I smile at the thought. It’s the university where I work. “SFSU, San Francisco State University?”
“Yeah, that’s the one. Check with them. Who knows, they may still have everything.”
• • •
On the drive home I can’t get the journal out of my head. My father was right. It doesn’t belong in a museum where people will glance at the cover under glass as they stroll past. There are too many dreams, fears, and hopes embedded in its pages. It’s a personal story of a life that needs to be cherished by his family. It belongs to his children, and their children, and then their children.
My father desperately wanted to find them. He’d tried every O’Riley in San Francisco, probably every O’Riley in California, and, knowing Dad, every O’Riley across the country. But my father was an ironworker, not a researcher. I, on the other hand, am paid to dig up obscure facts and information. I know the ropes; I have people I can call, places I can look. And now, with the Internet, surely I can track down his family. I owe that much to my father; I owe that much to Patrick O’Riley.
The more I contemplate the task, the more energized I become. It’s right down my alley, a job on my own turf. And not just for Patrick, or for my father. Deep down, I know this is a job that I need to do for me.
My breathing quickens, my thoughts jump around with waving hands. Instinctively, I map out the paths I’ll take, the places I’ll start. As I do, one obstacle keeps flashing a warning in my head. I’ve promised the professor that in just a few days I’ll submit a comprehensive outline.
I can’t do both.
• • •
I drop the ring on the table. The design is unlike any I’ve ever seen. The band is formed by what look to be two connecting arms, each reaching around until they meet. The hands at the ends of the arms are intricate, with every detail of the fingers and nails showing. In the center, where the fingers touch, they hold a small silver heart. And below the heart—in fact, connected to it—extends a small crown.

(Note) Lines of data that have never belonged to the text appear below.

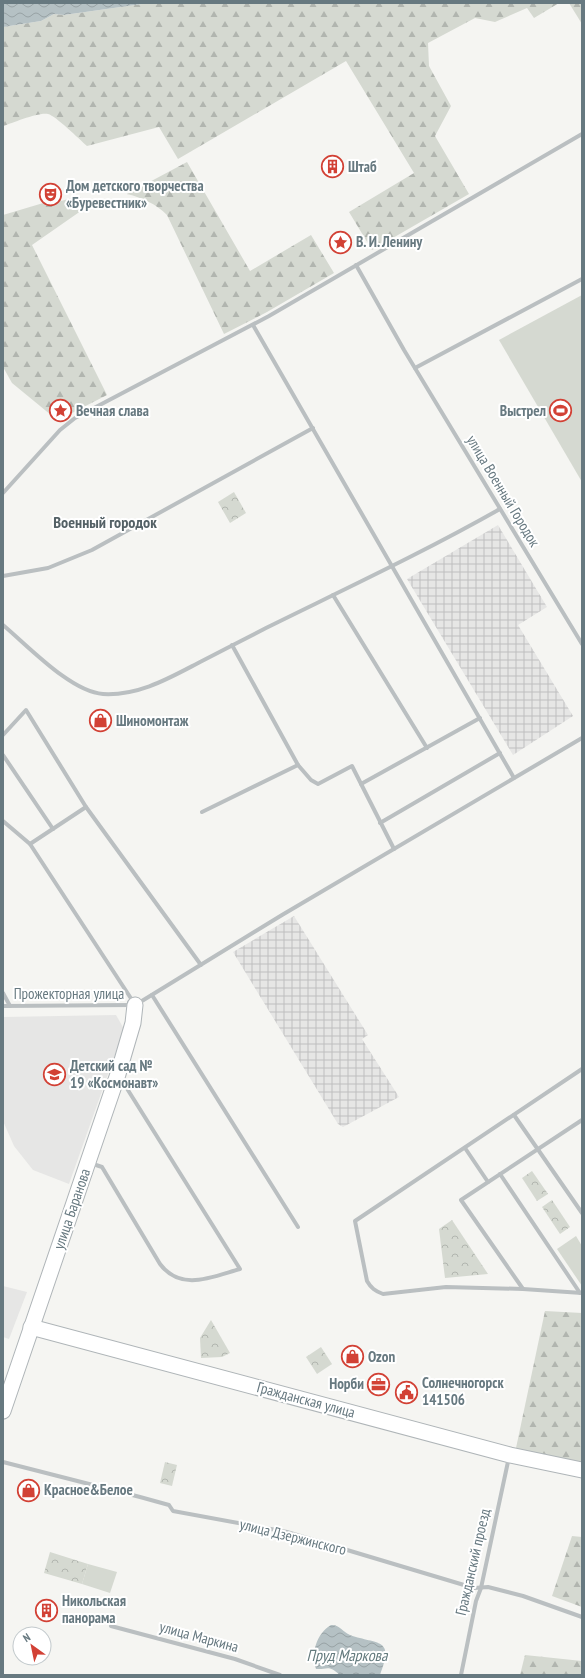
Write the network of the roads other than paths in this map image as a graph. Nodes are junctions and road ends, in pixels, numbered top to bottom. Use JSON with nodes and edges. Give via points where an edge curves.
{"nodes":[{"id":1,"x":582,"y":134,"type":"edge"},
{"id":2,"x":356,"y":265,"type":"junction"},
{"id":3,"x":582,"y":279,"type":"edge"},
{"id":4,"x":253,"y":325,"type":"junction"},
{"id":5,"x":415,"y":368,"type":"junction"},
{"id":6,"x":313,"y":428,"type":"junction"},
{"id":7,"x":3,"y":493,"type":"edge"},
{"id":8,"x":500,"y":509,"type":"junction"},
{"id":9,"x":393,"y":567,"type":"junction"},
{"id":10,"x":3,"y":576,"type":"edge"},
{"id":11,"x":333,"y":595,"type":"junction"},
{"id":12,"x":3,"y":625,"type":"edge"},
{"id":13,"x":582,"y":644,"type":"edge"},
{"id":14,"x":232,"y":645,"type":"junction"},
{"id":15,"x":480,"y":718,"type":"junction"},
{"id":16,"x":3,"y":735,"type":"edge"},
{"id":17,"x":582,"y":738,"type":"edge"},
{"id":18,"x":427,"y":748,"type":"junction"},
{"id":19,"x":500,"y":753,"type":"junction"},
{"id":20,"x":3,"y":755,"type":"edge"},
{"id":21,"x":298,"y":765,"type":"junction"},
{"id":22,"x":514,"y":778,"type":"junction"},
{"id":23,"x":361,"y":784,"type":"junction"},
{"id":24,"x":86,"y":807,"type":"junction"},
{"id":25,"x":202,"y":812,"type":"dead end"},
{"id":26,"x":3,"y":821,"type":"edge"},
{"id":27,"x":380,"y":823,"type":"junction"},
{"id":28,"x":53,"y":828,"type":"junction"},
{"id":29,"x":30,"y":844,"type":"junction"},
{"id":30,"x":394,"y":849,"type":"junction"},
{"id":31,"x":200,"y":965,"type":"junction"},
{"id":32,"x":3,"y":994,"type":"edge"},
{"id":33,"x":152,"y":995,"type":"junction"},
{"id":34,"x":135,"y":1005,"type":"junction"},
{"id":35,"x":3,"y":1006,"type":"edge"},
{"id":36,"x":10,"y":1006,"type":"junction"},
{"id":37,"x":582,"y":1069,"type":"edge"},
{"id":38,"x":118,"y":1074,"type":"junction"},
{"id":39,"x":514,"y":1115,"type":"junction"},
{"id":40,"x":582,"y":1120,"type":"edge"},
{"id":41,"x":465,"y":1148,"type":"junction"},
{"id":42,"x":538,"y":1149,"type":"junction"},
{"id":43,"x":88,"y":1162,"type":"junction"},
{"id":44,"x":500,"y":1174,"type":"junction"},
{"id":45,"x":488,"y":1182,"type":"junction"},
{"id":46,"x":582,"y":1213,"type":"edge"},
{"id":47,"x":298,"y":1227,"type":"dead end"},
{"id":48,"x":523,"y":1289,"type":"junction"},
{"id":49,"x":581,"y":1293,"type":"edge"},
{"id":50,"x":31,"y":1327,"type":"junction"},
{"id":51,"x":3,"y":1410,"type":"edge"},
{"id":52,"x":510,"y":1455,"type":"junction"},
{"id":53,"x":3,"y":1462,"type":"edge"},
{"id":54,"x":582,"y":1470,"type":"edge"},
{"id":55,"x":481,"y":1588,"type":"junction"},
{"id":56,"x":582,"y":1617,"type":"edge"},
{"id":57,"x":111,"y":1626,"type":"dead end"},
{"id":58,"x":280,"y":1675,"type":"edge"},
{"id":59,"x":461,"y":1675,"type":"edge"}],
"edges":[{"from":1,"to":2,"type":"street"},
{"from":2,"to":4,"type":"street"},
{"from":2,"to":5,"type":"street","name":"улица Военный Городок"},
{"from":3,"to":5,"type":"street"},
{"from":4,"to":6,"type":"street"},
{"from":4,"to":7,"type":"street","via":[[75,418],[60,430]]},
{"from":5,"to":8,"type":"street","name":"улица Военный Городок"},
{"from":6,"to":9,"type":"street"},
{"from":6,"to":10,"type":"street","via":[[92,550],[48,568]]},
{"from":8,"to":9,"type":"street"},
{"from":8,"to":13,"type":"street","name":"улица Военный Городок"},
{"from":9,"to":11,"type":"street"},
{"from":9,"to":15,"type":"street"},
{"from":11,"to":14,"type":"street"},
{"from":11,"to":18,"type":"street"},
{"from":12,"to":14,"type":"street","via":[[69,682],[84,690],[102,694],[123,693],[157,684]]},
{"from":14,"to":21,"type":"street"},
{"from":15,"to":18,"type":"street"},
{"from":15,"to":19,"type":"street"},
{"from":16,"to":24,"type":"street","via":[[26,710]]},
{"from":17,"to":22,"type":"street"},
{"from":18,"to":23,"type":"street"},
{"from":19,"to":22,"type":"street"},
{"from":19,"to":27,"type":"street"},
{"from":20,"to":28,"type":"street"},
{"from":21,"to":23,"type":"street","via":[[318,784],[352,766]]},
{"from":21,"to":25,"type":"street"},
{"from":22,"to":30,"type":"street"},
{"from":23,"to":27,"type":"street"},
{"from":24,"to":28,"type":"street"},
{"from":24,"to":31,"type":"street"},
{"from":26,"to":29,"type":"street"},
{"from":27,"to":30,"type":"street"},
{"from":28,"to":29,"type":"street"},
{"from":29,"to":34,"type":"street"},
{"from":30,"to":31,"type":"street"},
{"from":31,"to":33,"type":"street"},
{"from":32,"to":36,"type":"street"},
{"from":33,"to":34,"type":"street"},
{"from":33,"to":47,"type":"street"},
{"from":34,"to":36,"type":"street","name":"Прожекторная улица"},
{"from":34,"to":38,"type":"street","name":"улица Баранова","via":[[134,1023]]},
{"from":35,"to":36,"type":"street","name":"Прожекторная улица"},
{"from":37,"to":39,"type":"street"},
{"from":38,"to":43,"type":"street","name":"улица Баранова"},
{"from":38,"to":43,"type":"street","via":[[240,1269],[200,1281],[180,1280],[172,1276],[160,1264],[102,1167]]},
{"from":39,"to":41,"type":"street"},
{"from":39,"to":42,"type":"street"},
{"from":40,"to":42,"type":"street"},
{"from":41,"to":45,"type":"street"},
{"from":41,"to":48,"type":"street","via":[[355,1221],[367,1281],[373,1289],[383,1294],[446,1287]]},
{"from":42,"to":44,"type":"street"},
{"from":42,"to":46,"type":"street"},
{"from":43,"to":50,"type":"street","name":"улица Баранова"},
{"from":44,"to":45,"type":"street"},
{"from":44,"to":49,"type":"street"},
{"from":45,"to":48,"type":"street","via":[[461,1200]]},
{"from":48,"to":49,"type":"street"},
{"from":50,"to":51,"type":"street","name":"улица Баранова"},
{"from":50,"to":52,"type":"street","name":"Гражданская улица"},
{"from":52,"to":54,"type":"street","name":"Гражданская улица"},
{"from":52,"to":55,"type":"street","name":"Гражданский проезд"},
{"from":53,"to":55,"type":"street","name":"улица Дзержинского","via":[[140,1497],[169,1506],[173,1511],[287,1532]]},
{"from":55,"to":56,"type":"street","name":"улица Дзержинского","via":[[488,1587],[523,1596]]},
{"from":55,"to":59,"type":"street","name":"Гражданский проезд"},
{"from":57,"to":58,"type":"street","name":"улица Маркина","via":[[236,1659]]}]}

I consider what might possess an ironworker to include a ring in the box. I’ve known many men who worked on the bridge, but most refused to wear jewelry, afraid they would catch it on a rivet and cause injury. Intrigued, I push the ring onto each of my fingers until it slides safely around the third finger of my left hand. I twirl the ring around and again study the design sculpted into the surface. There is something familiar. I’m sure I have seen these shapes before.
I sit perplexed until my mind makes the connection. When it does, I jump from my chair. As I hold it close, words from the journal flow from my lips.
“With this crown, I give my loyalty. With these hands, I promise to serve. With this heart, I give you mine.”
The crown, the hands, the heart—they are all there. In an instant, I know. On my finger I wear Anna’s ring.